My understanding of networking unfortunately is too limited to estimate the impact in certain situations.

You need to have rules to direct the traffic between the tunnel network and your lan. It works for me over vlans so I’ll assume it’s basically the same for physical lans. Just think of your OpenVPN server as being on another network, then go from there.

Didn’t find a solution for my specific problem, however the workaround ist to define the VPN tunnel network in the IP same range as the devices having this limitations are in. In the above example it would be 192.168.1.0/24. However you will get duplicated IP adresses, but somehow it works.

But I’m sure there could be some weird network problems or behaviours in certain situations. At least I know where to search first in case I would encounter any of those. Reserving some range in the local DHCP server could be a workaround for this.

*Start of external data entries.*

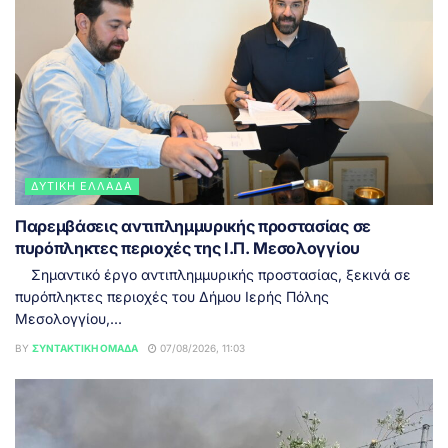
ΔΥΤΙΚΉ ΕΛΛΆΔΑ
Παρεμβάσεις αντιπλημμυρικής προστασίας σε
πυρόπληκτες περιοχές της Ι.Π. Μεσολογγίου
Σημαντικό έργο αντιπλημμυρικής προστασίας, ξεκινά σε
πυρόπληκτες περιοχές του Δήμου Ιερής Πόλης
Μεσολογγίου,...
BY
ΣΥΝΤΑΚΤΙΚΉ ΟΜΆΔΑ
07/08/2026, 11:03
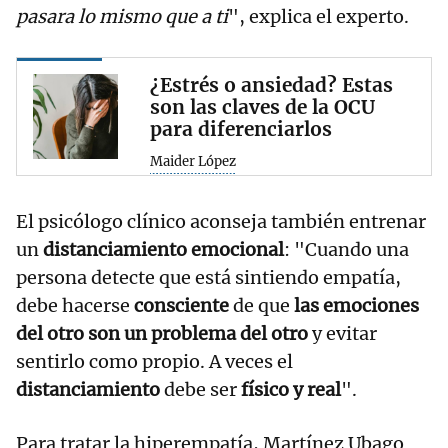
pasara lo mismo que a ti
", explica el experto.
¿Estrés o ansiedad? Estas
son las claves de la OCU
para diferenciarlos
Maider López
El psicólogo clínico aconseja también entrenar
un
distanciamiento emocional
: "Cuando una
persona detecte que está sintiendo empatía,
debe hacerse
consciente
de que
las emociones
del otro son un problema del otro
y evitar
sentirlo como propio. A veces el
distanciamiento
debe ser
físico y real
".
Para tratar la hiperempatía, Martínez Ubago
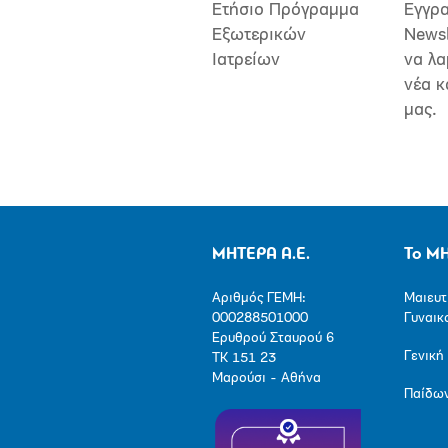
Ετήσιο Πρόγραμμα
Εγγρα
Εξωτερικών
Newsl
Ιατρείων
να λα
νέα κ
μας.
ΜΗΤΕΡΑ Α.Ε.
Το Μ
Αριθμός ΓΕΜΗ:
Μαιευτ
000288501000
Γυναικ
Ερυθρού Σταυρού 6
Γενική
ΤΚ 151 23
Μαρούσι - Αθήνα
Παίδω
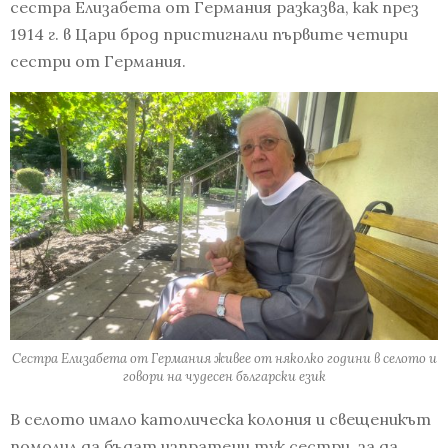
сестра Елизабета от Германия разказва, как през
1914 г. в Цари брод пристигнали първите четири
сестри от Германия.
Сестра Елизабета от Германия живее от няколко години в селото и
говори на чудесен български език
В селото имало католическа колония и свещеникът
помолил да бъдат изпратени тук сестри, за да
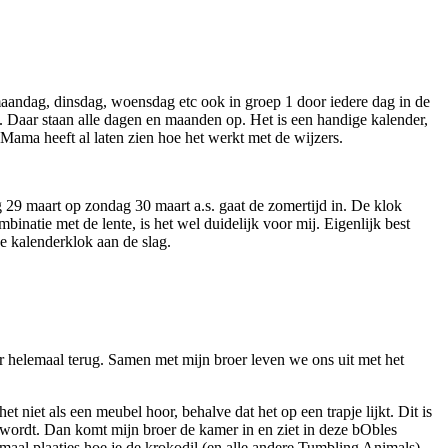
 maandag, dinsdag, woensdag etc ook in groep 1 door iedere dag in de
. Daar staan alle dagen en maanden op. Het is een handige kalender,
Mama heeft al laten zien hoe het werkt met de wijzers.
g 29 maart op zondag 30 maart a.s. gaat de zomertijd in. De klok
binatie met de lente, is het wel duidelijk voor mij. Eigenlijk best
e kalenderklok aan de slag.
r helemaal terug. Samen met mijn broer leven we ons uit met het
 niet als een meubel hoor, behalve dat het op een trapje lijkt. Dit is
n wordt. Dan komt mijn broer de kamer in en ziet in deze bObles
maal plaatjes hoe je de krokodil (en alle andere Tumbling Animals)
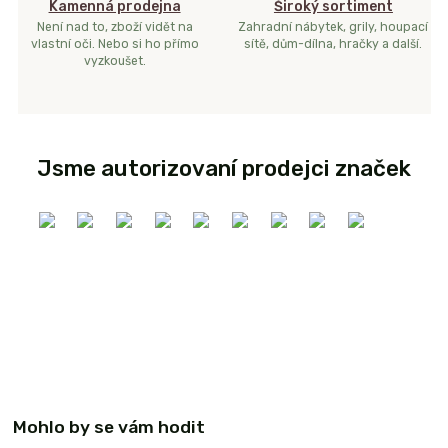
Kamenná prodejna
Široký sortiment
Není nad to, zboží vidět na
Zahradní nábytek, grily, houpací
vlastní oči. Nebo si ho přímo
sítě, dům-dílna, hračky a další.
vyzkoušet.
Jsme autorizovaní prodejci značek
Mohlo by se vám hodit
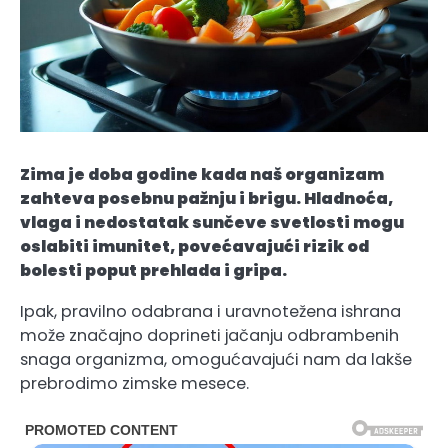
Zima je doba godine kada naš organizam
zahteva posebnu pažnju i brigu. Hladnoća,
vlaga i nedostatak sunčeve svetlosti mogu
oslabiti imunitet, povećavajući rizik od
bolesti poput prehlada i gripa.
Ipak, pravilno odabrana i uravnotežena ishrana
može značajno doprineti jačanju odbrambenih
snaga organizma, omogućavajući nam da lakše
prebrodimo zimske mesece.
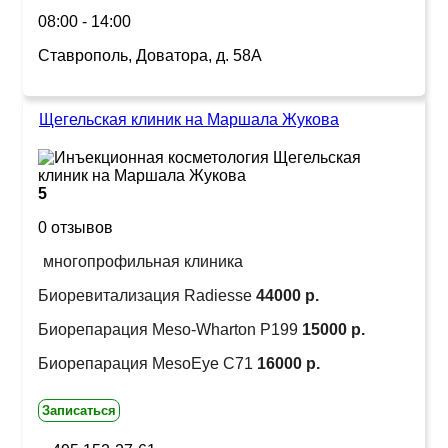
08:00 - 14:00
Ставрополь, Доватора, д. 58А
Щегельская клиник на Маршала Жукова
5
0 отзывов
многопрофильная клиника
Биоревитализация Radiesse
44000 р.
Биорепарация Meso-Wharton P199
15000 р.
Биорепарация MesoEye C71
16000 р.
Записаться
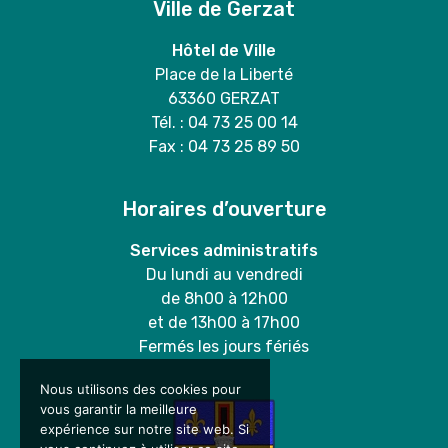
Ville de Gerzat
Hôtel de Ville
Place de la Liberté
63360 GERZAT
Tél. : 04 73 25 00 14
Fax : 04 73 25 89 50
Horaires d’ouverture
Services administratifs
Du lundi au vendredi
de 8h00 à 12h00
et de 13h00 à 17h00
Fermés les jours fériés
Nous utilisons des cookies pour
vous garantir la meilleure
expérience sur notre site web. Si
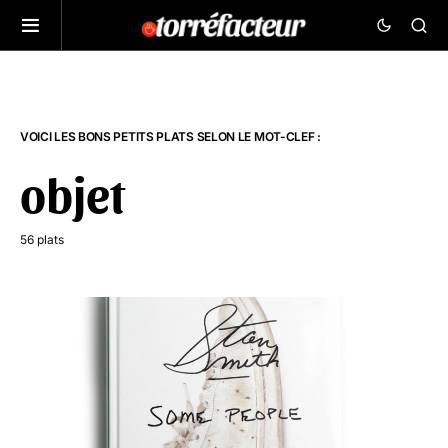
VOICI LES BONS PETITS PLATS SELON LE MOT-CLEF :
objet
56 plats
7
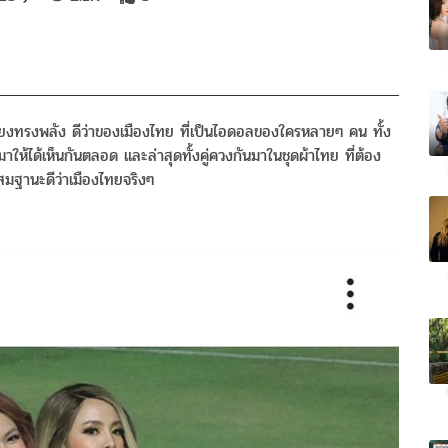
ียงทรงพลัง ดีว่าของเมืองไทย ที่เป็นไอดอลของใครหลายๆ คน ทั้ง
าให้ได้เห็นกันตลอด และล่าสุดทั้งคู่ควงกันมาในชุดผ้าไทย ที่ต้อง
ยสมฐานะดีว่าเมืองไทยจริงๆ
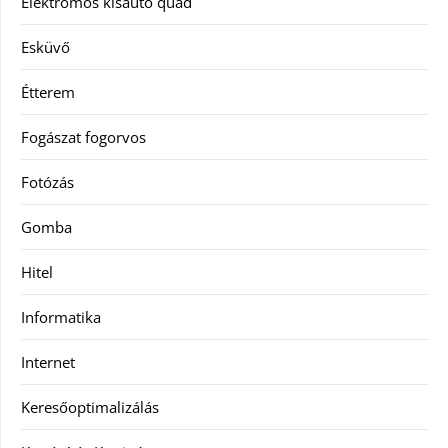
Elektromos kisautó quad
Esküvő
Étterem
Fogászat fogorvos
Fotózás
Gomba
Hitel
Informatika
Internet
Keresőoptimalizálás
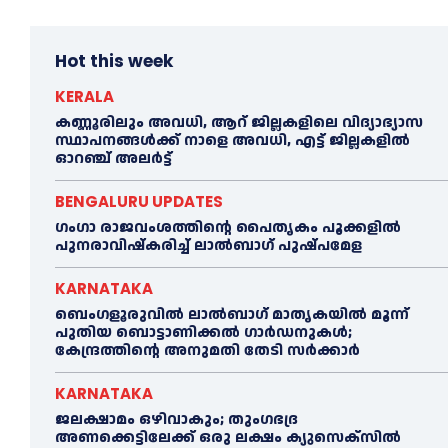
Hot this week
KERALA
കണ്ണൂരിലും അവധി, ആറ് ജില്ലകളിലെ വിദ്യാഭ്യാസ
സ്ഥാപനങ്ങൾക്ക് നാളെ അവധി, എട്ട് ജില്ലകളിൽ
ഓറഞ്ച് അലർട്ട്
BENGALURU UPDATES
ഗംഗാ രാജവംശത്തിന്റെ പൈതൃകം പൂക്കളിൽ
പുനരാവിഷ്‌കരിച്ച് ലാൽബാഗ് പുഷ്പമേള
KARNATAKA
ബെംഗളൂരുവിൽ ലാൽബാഗ് മാതൃകയിൽ മൂന്ന്
പുതിയ ബൊട്ടാണിക്കൽ ഗാർഡനുകൾ;
കേന്ദ്രത്തിന്റെ അനുമതി തേടി സർക്കാർ
KARNATAKA
ജലക്ഷാമം ഒഴിവാകും; തുംഗഭദ്ര
അണക്കെട്ടിലേക്ക് ഒരു ലക്ഷം ക്യുസെക്സില്‍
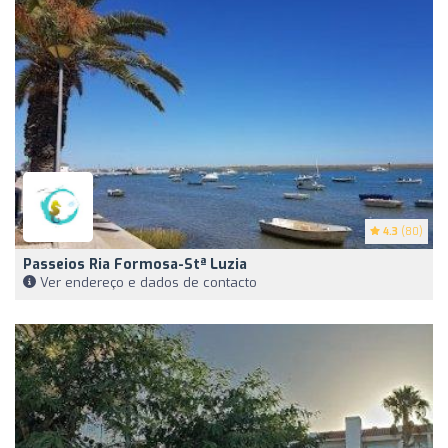
4.3
(80)
Passeios Ria Formosa-Stª Luzia
Ver endereço e dados de contacto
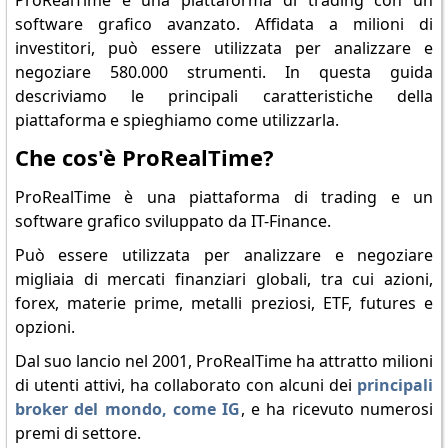
ProRealTime è una piattaforma di trading con un
software grafico avanzato. Affidata a milioni di
investitori, può essere utilizzata per analizzare e
negoziare 580.000 strumenti. In questa guida
descriviamo le principali caratteristiche della
piattaforma e spieghiamo come utilizzarla.
Che cos'è ProRealTime?
ProRealTime è una piattaforma di trading e un
software grafico sviluppato da IT-Finance.
Può essere utilizzata per analizzare e negoziare
migliaia di mercati finanziari globali, tra cui azioni,
forex, materie prime, metalli preziosi, ETF, futures e
opzioni.
Dal suo lancio nel 2001, ProRealTime ha attratto milioni
di utenti attivi, ha collaborato con alcuni dei
principali
broker del mondo, come IG
, e ha ricevuto numerosi
premi di settore.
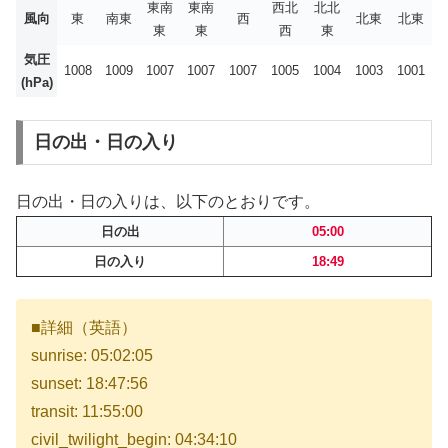
東南
東南
西北
北北
風向
東
南東
西
北東
北東
東
東
西
東
気圧
1008
1009
1007
1007
1007
1005
1004
1003
1001
(hPa)
日の出・日の入り
日の出・日の入りは、以下のとおりです。
日の出
05:00
日の入り
18:49
■詳細（英語）
sunrise: 05:02:05
sunset: 18:47:56
transit: 11:55:00
civil_twilight_begin: 04:34:10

As an addition to your answer:
The rules had been set and the IP ranges knew eachother, however my goal was to mask the origin of the VPN device to appear in the same network.

Well I can say that I have 192.168.230.0/24 defined as my tunnel network, it comes in to 192.168.20.0/24 for my ISP vLAN. This is only possible because I have a rule on OpenVPN Server that allows it to see the 192.168.20.0/24 network. Without that rule it would only see its own network, I suspect this is occurring in your situation.

Put it another way, if you can set up two vlans and they can see each other then you have the rules correct, mirror those on your OpenVPN server rules.